In this extensive inquiry into the sources of modern selfhood, Charles Taylor demonstrates just how rich and precious those resources are. The modern turn to subjectivity, with its attendant rejection of an objective order of reason, has led--it seems to many--to mere subjectivism at the mildest and to sheer nihilism at the worst. Many critics believe that the modern order has no moral backbone and has proved corrosive to all that might foster human good. Taylor rejects this view. He argues that, properly understood, our modern notion of the self provides a framework that more than compensates for the abandonment of substantive notions of rationality.

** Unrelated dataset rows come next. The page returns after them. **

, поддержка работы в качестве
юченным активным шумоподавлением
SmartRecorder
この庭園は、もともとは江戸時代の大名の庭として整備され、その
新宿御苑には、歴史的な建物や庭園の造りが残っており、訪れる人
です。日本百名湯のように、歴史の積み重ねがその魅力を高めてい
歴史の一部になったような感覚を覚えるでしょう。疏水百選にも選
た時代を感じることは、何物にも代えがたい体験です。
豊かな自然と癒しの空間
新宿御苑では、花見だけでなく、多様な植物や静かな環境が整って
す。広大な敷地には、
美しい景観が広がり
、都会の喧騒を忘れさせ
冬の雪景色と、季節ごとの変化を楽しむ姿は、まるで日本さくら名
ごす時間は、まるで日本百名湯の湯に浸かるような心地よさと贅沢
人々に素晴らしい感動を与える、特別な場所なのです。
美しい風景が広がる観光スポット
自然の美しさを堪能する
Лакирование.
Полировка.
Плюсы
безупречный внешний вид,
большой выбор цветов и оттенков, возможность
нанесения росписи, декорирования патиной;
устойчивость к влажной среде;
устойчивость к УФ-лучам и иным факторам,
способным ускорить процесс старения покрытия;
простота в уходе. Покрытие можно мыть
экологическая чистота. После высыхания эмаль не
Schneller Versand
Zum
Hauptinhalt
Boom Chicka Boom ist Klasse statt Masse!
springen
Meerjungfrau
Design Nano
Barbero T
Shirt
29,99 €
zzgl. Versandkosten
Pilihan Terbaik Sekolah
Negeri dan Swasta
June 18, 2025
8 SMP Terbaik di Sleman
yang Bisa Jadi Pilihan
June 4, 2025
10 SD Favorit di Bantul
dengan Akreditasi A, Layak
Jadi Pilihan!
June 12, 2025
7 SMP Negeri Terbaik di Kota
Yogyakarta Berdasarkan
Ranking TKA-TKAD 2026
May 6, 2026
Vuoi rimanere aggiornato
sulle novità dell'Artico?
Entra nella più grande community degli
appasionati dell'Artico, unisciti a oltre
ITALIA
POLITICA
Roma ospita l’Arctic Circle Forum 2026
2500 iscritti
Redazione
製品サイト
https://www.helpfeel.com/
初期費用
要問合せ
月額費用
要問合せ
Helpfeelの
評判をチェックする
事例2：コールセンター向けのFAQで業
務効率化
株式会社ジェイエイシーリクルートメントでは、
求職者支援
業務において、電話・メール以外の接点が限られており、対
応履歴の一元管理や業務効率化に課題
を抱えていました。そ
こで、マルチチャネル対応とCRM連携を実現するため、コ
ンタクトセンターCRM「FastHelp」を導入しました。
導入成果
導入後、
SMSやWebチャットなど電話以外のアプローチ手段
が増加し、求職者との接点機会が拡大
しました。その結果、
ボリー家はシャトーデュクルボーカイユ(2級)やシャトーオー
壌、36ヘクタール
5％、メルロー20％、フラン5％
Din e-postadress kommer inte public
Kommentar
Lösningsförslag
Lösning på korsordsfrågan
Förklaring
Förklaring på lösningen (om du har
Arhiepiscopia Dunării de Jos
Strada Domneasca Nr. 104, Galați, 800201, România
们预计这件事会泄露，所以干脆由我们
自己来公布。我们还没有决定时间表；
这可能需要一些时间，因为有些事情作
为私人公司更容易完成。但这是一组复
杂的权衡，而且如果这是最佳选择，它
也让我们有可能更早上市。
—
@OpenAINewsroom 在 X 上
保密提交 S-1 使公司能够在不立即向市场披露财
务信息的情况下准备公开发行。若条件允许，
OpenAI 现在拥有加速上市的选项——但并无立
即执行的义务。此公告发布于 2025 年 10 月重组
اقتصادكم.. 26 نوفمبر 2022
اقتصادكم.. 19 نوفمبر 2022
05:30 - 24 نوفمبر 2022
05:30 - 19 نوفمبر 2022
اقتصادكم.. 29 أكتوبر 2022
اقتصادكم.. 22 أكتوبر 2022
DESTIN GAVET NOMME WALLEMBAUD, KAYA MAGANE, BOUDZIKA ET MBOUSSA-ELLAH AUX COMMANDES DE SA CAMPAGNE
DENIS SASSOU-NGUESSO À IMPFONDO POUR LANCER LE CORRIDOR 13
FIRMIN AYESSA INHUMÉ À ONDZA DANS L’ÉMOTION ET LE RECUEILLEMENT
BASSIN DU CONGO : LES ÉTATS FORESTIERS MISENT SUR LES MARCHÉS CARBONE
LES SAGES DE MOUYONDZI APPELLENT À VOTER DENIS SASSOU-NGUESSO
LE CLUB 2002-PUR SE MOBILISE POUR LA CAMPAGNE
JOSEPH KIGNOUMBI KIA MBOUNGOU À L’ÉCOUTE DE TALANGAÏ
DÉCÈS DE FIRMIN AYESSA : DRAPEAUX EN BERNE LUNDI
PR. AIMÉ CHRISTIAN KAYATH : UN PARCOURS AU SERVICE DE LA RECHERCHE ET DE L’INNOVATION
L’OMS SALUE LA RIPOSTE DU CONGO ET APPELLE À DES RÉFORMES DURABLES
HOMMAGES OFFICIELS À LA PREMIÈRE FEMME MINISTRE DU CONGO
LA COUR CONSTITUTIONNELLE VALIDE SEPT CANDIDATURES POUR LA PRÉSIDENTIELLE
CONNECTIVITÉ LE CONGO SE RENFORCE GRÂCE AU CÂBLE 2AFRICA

The major insight of Sources of the Self is that modern subjectivity, in all its epistemological, aesthetic, and political ramifications, has its roots in ideas of human good. After first arguing that contemporary philosophers have ignored how self and good connect, the author defines the modern identity by describing its genesis. His effort to uncover and map our moral sources leads to novel interpretations of most of the figures and movements in the modern tradition. Taylor shows that the modern turn inward is not disastrous but is in fact the result of our long efforts to define and reach the good. At the heart of this definition he finds what he calls the affirmation of ordinary life, a value which has decisively if not completely replaced an older conception of reason as connected to a hierarchy based on birth and wealth. In telling the story of a revolution whose proponents have been Augustine, Montaigne, Luther, and a host of others, Taylor's goal is in part to make sure we do not lose sight of their goal and endanger all that has been achieved. Sources of the Self provides a decisive defense of the modern order and a sharp rebuff to its critics.

From the rear cover

In this inquiry into the sources of modern selfhood, Charles Taylor shows that the modern turn inward is not disastrous but is in fact the result of our long efforts to define and reach the good. At the heart of this definition he finds what he calls the affirmation of ordinary life, a value that has decisively if not completely replaced an older conception of reason as connected to a hierarchy based on birth and wealth.